Japan’s Drunks and their Quirks




We’ve all seen them. We’ve probably been one ourselves. A drunk in public. After a heavy drinking party, salarymen and other men and women will stumble out of a drinking establishment, drunk and unwell, stumbling around the pavement, trying to get to the train station. Most make it home successfully. Some don’t. 


I myself have seen people passed out on the streets, outside train stations, on platforms, inside the trains, pretty much everywhere. I have seen salarymen drink to the point of falling dead asleep at the table next to all of their drinking buddies, who continued to drink and ignore their passed out friend. I have even stood one meter away from a young man on a train who threw up right where he stood on the floor, on the train door, and on himself. 


This kind of sight is so common that photos taken and uploaded online have been made into memes and an overall internet sensation. 


There are drunk people everywhere on the streets of Tokyo, and many drink to the point of blacking out. It is a problem exacerbated by co-workers who pressure over-drinking and shops that don’t restrict overconsumption. 


However, this does not necessarily make Japan special. There are drunk passed out people in every country. But the surrounding public tends to have a rather unempathetic and detached attitude towards public drunks. Workers will be abandoned by their co-workers after passing out, young adults by their friends, and strangers will generally completely ignore collapsed people around train stations. Those dead drunks could be dead for all we know, and everyone just walks on. 

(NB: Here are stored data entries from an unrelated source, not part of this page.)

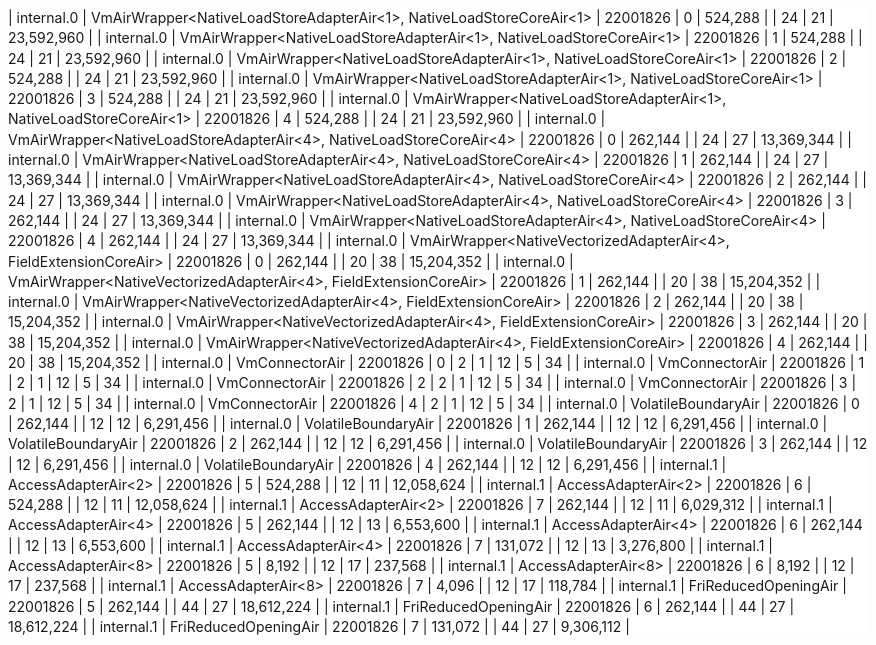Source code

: | internal.0 | VmAirWrapper<NativeLoadStoreAdapterAir<1>, NativeLoadStoreCoreAir<1> | 22001826 | 0 | 524,288 |  | 24 | 21 | 23,592,960 | 
| internal.0 | VmAirWrapper<NativeLoadStoreAdapterAir<1>, NativeLoadStoreCoreAir<1> | 22001826 | 1 | 524,288 |  | 24 | 21 | 23,592,960 | 
| internal.0 | VmAirWrapper<NativeLoadStoreAdapterAir<1>, NativeLoadStoreCoreAir<1> | 22001826 | 2 | 524,288 |  | 24 | 21 | 23,592,960 | 
| internal.0 | VmAirWrapper<NativeLoadStoreAdapterAir<1>, NativeLoadStoreCoreAir<1> | 22001826 | 3 | 524,288 |  | 24 | 21 | 23,592,960 | 
| internal.0 | VmAirWrapper<NativeLoadStoreAdapterAir<1>, NativeLoadStoreCoreAir<1> | 22001826 | 4 | 524,288 |  | 24 | 21 | 23,592,960 | 
| internal.0 | VmAirWrapper<NativeLoadStoreAdapterAir<4>, NativeLoadStoreCoreAir<4> | 22001826 | 0 | 262,144 |  | 24 | 27 | 13,369,344 | 
| internal.0 | VmAirWrapper<NativeLoadStoreAdapterAir<4>, NativeLoadStoreCoreAir<4> | 22001826 | 1 | 262,144 |  | 24 | 27 | 13,369,344 | 
| internal.0 | VmAirWrapper<NativeLoadStoreAdapterAir<4>, NativeLoadStoreCoreAir<4> | 22001826 | 2 | 262,144 |  | 24 | 27 | 13,369,344 | 
| internal.0 | VmAirWrapper<NativeLoadStoreAdapterAir<4>, NativeLoadStoreCoreAir<4> | 22001826 | 3 | 262,144 |  | 24 | 27 | 13,369,344 | 
| internal.0 | VmAirWrapper<NativeLoadStoreAdapterAir<4>, NativeLoadStoreCoreAir<4> | 22001826 | 4 | 262,144 |  | 24 | 27 | 13,369,344 | 
| internal.0 | VmAirWrapper<NativeVectorizedAdapterAir<4>, FieldExtensionCoreAir> | 22001826 | 0 | 262,144 |  | 20 | 38 | 15,204,352 | 
| internal.0 | VmAirWrapper<NativeVectorizedAdapterAir<4>, FieldExtensionCoreAir> | 22001826 | 1 | 262,144 |  | 20 | 38 | 15,204,352 | 
| internal.0 | VmAirWrapper<NativeVectorizedAdapterAir<4>, FieldExtensionCoreAir> | 22001826 | 2 | 262,144 |  | 20 | 38 | 15,204,352 | 
| internal.0 | VmAirWrapper<NativeVectorizedAdapterAir<4>, FieldExtensionCoreAir> | 22001826 | 3 | 262,144 |  | 20 | 38 | 15,204,352 | 
| internal.0 | VmAirWrapper<NativeVectorizedAdapterAir<4>, FieldExtensionCoreAir> | 22001826 | 4 | 262,144 |  | 20 | 38 | 15,204,352 | 
| internal.0 | VmConnectorAir | 22001826 | 0 | 2 | 1 | 12 | 5 | 34 | 
| internal.0 | VmConnectorAir | 22001826 | 1 | 2 | 1 | 12 | 5 | 34 | 
| internal.0 | VmConnectorAir | 22001826 | 2 | 2 | 1 | 12 | 5 | 34 | 
| internal.0 | VmConnectorAir | 22001826 | 3 | 2 | 1 | 12 | 5 | 34 | 
| internal.0 | VmConnectorAir | 22001826 | 4 | 2 | 1 | 12 | 5 | 34 | 
| internal.0 | VolatileBoundaryAir | 22001826 | 0 | 262,144 |  | 12 | 12 | 6,291,456 | 
| internal.0 | VolatileBoundaryAir | 22001826 | 1 | 262,144 |  | 12 | 12 | 6,291,456 | 
| internal.0 | VolatileBoundaryAir | 22001826 | 2 | 262,144 |  | 12 | 12 | 6,291,456 | 
| internal.0 | VolatileBoundaryAir | 22001826 | 3 | 262,144 |  | 12 | 12 | 6,291,456 | 
| internal.0 | VolatileBoundaryAir | 22001826 | 4 | 262,144 |  | 12 | 12 | 6,291,456 | 
| internal.1 | AccessAdapterAir<2> | 22001826 | 5 | 524,288 |  | 12 | 11 | 12,058,624 | 
| internal.1 | AccessAdapterAir<2> | 22001826 | 6 | 524,288 |  | 12 | 11 | 12,058,624 | 
| internal.1 | AccessAdapterAir<2> | 22001826 | 7 | 262,144 |  | 12 | 11 | 6,029,312 | 
| internal.1 | AccessAdapterAir<4> | 22001826 | 5 | 262,144 |  | 12 | 13 | 6,553,600 | 
| internal.1 | AccessAdapterAir<4> | 22001826 | 6 | 262,144 |  | 12 | 13 | 6,553,600 | 
| internal.1 | AccessAdapterAir<4> | 22001826 | 7 | 131,072 |  | 12 | 13 | 3,276,800 | 
| internal.1 | AccessAdapterAir<8> | 22001826 | 5 | 8,192 |  | 12 | 17 | 237,568 | 
| internal.1 | AccessAdapterAir<8> | 22001826 | 6 | 8,192 |  | 12 | 17 | 237,568 | 
| internal.1 | AccessAdapterAir<8> | 22001826 | 7 | 4,096 |  | 12 | 17 | 118,784 | 
| internal.1 | FriReducedOpeningAir | 22001826 | 5 | 262,144 |  | 44 | 27 | 18,612,224 | 
| internal.1 | FriReducedOpeningAir | 22001826 | 6 | 262,144 |  | 44 | 27 | 18,612,224 | 
| internal.1 | FriReducedOpeningAir | 22001826 | 7 | 131,072 |  | 44 | 27 | 9,306,112 |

This is semi-true for the police as well. I work at an izakaya, and after my shift ends late at night I encounter passed out people every now and again. The entrance of the train station often has many passed out visitors, half-slumped against the building walls. With a police box stationed right outside the station and an officer always standing vigil right outside, I was shocked the first time I saw a police officer ignore all the passed out people around him. Aren’t officers supposed to protect and help people? 


Turns out not so much. Unless that person becomes a danger to other people or breaks a law, police will leave drunks alone. There are too many drunks and not enough police officers to take care of them. 


In most other developed countries calling medical services or the police would be the first reaction of most people who stumble upon a passed out person in the street. But don’t be surprised to see so many people passed out when you go to Japan, or surprised to see that no one else seems to care.